Kendall Trainor

Profile
- Position: Kicker

Personal information
- Born: June 8, 1967 (52 years) Fredonia, Kansas, U.S.

Career information
- College: Arkansas (1987–1988)

Awards and highlights
- Consensus All-American (1988); First-team All-SWC (1988); Southwest Conference Champion (1988);

= Kendall Trainor =

American football player (born 1967)

Kendall Trainor (born July 8, 1967) is a former All-American placekicker for the University of Arkansas in 1988.

Trainor was an All-State selection for Fredonia High School under head coach Gene John and helped them to the 1983 Class 4A State Championship before he graduated in 1985.

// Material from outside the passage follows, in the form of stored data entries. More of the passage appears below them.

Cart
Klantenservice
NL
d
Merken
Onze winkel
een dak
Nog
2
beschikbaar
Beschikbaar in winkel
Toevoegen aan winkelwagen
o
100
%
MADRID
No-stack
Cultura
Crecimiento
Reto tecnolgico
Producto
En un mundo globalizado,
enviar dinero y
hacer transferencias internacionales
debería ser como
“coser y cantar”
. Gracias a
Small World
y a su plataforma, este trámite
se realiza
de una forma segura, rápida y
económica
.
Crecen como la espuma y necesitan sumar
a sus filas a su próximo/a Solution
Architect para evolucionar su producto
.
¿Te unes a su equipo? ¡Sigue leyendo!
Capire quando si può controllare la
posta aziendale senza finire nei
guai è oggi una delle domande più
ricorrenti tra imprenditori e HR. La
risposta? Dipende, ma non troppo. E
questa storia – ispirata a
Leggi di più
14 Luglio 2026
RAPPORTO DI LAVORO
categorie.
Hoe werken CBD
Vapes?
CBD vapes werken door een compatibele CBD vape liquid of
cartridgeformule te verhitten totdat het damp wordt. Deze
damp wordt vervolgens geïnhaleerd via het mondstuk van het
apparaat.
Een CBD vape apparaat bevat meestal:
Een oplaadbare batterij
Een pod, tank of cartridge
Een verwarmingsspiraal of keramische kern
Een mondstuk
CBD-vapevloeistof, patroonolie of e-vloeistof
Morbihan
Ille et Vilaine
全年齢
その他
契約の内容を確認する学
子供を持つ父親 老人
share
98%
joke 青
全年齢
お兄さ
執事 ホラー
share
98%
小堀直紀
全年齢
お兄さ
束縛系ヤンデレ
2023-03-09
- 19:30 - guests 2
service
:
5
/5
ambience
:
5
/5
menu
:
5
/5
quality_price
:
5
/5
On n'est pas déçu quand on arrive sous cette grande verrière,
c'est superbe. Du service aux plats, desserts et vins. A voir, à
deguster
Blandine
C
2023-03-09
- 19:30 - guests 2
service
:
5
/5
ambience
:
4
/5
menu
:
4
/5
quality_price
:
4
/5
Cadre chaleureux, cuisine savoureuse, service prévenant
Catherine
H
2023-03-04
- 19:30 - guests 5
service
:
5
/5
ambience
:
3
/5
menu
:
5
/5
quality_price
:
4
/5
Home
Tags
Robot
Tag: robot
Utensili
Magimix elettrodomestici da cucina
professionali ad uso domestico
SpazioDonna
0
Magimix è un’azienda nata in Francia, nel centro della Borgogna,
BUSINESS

In college, he led the nation in field goals per game as a senior in 1988 under head coach Ken Hatfield. Trainor, in addition to setting five school records, including most FG in a game, was a first-team All-Southwest Conference selection following his senior year and a first-team All-American on teams selected by the American Football Coaches Association, the Associated Press, the Walter Camp Foundation and The Sporting News. In 1989 he set the Southwest Conference Record for most successful FGs in a row with 24 and help the team win the Southwest Conference Championship.

Trainor was also a letterman on the Razorback baseball team under coach Norm DeBryn.

Trainor was drafted by the Phoenix Cardinals in the 9th Round of the 1989 NFL draft (#234 overall) with whom he signed, but he was released at the end of training camp that August.

In 1991, Trainor was the first kicker drafted in the World League of American Football draft, by the Sacramento Surge. After playing 6 games for the Surge in 1991, he moved to the New York/New Jersey Knights. With the Knights he hit 12/14 extra point attempts and 9/16 field goal attempts, finishing the inaugural season of the World League with 39 points, fifth overall among kickers. He was also the Surge's punter that year, punting 29 times for 946 yards. He stayed with the Knights for the 1992 season, kicking 22/25 extra points and 6/11 Field goals for 40 total points.

In 2015 Trainor was inducted into the Arkansas Sports Hall of Honor.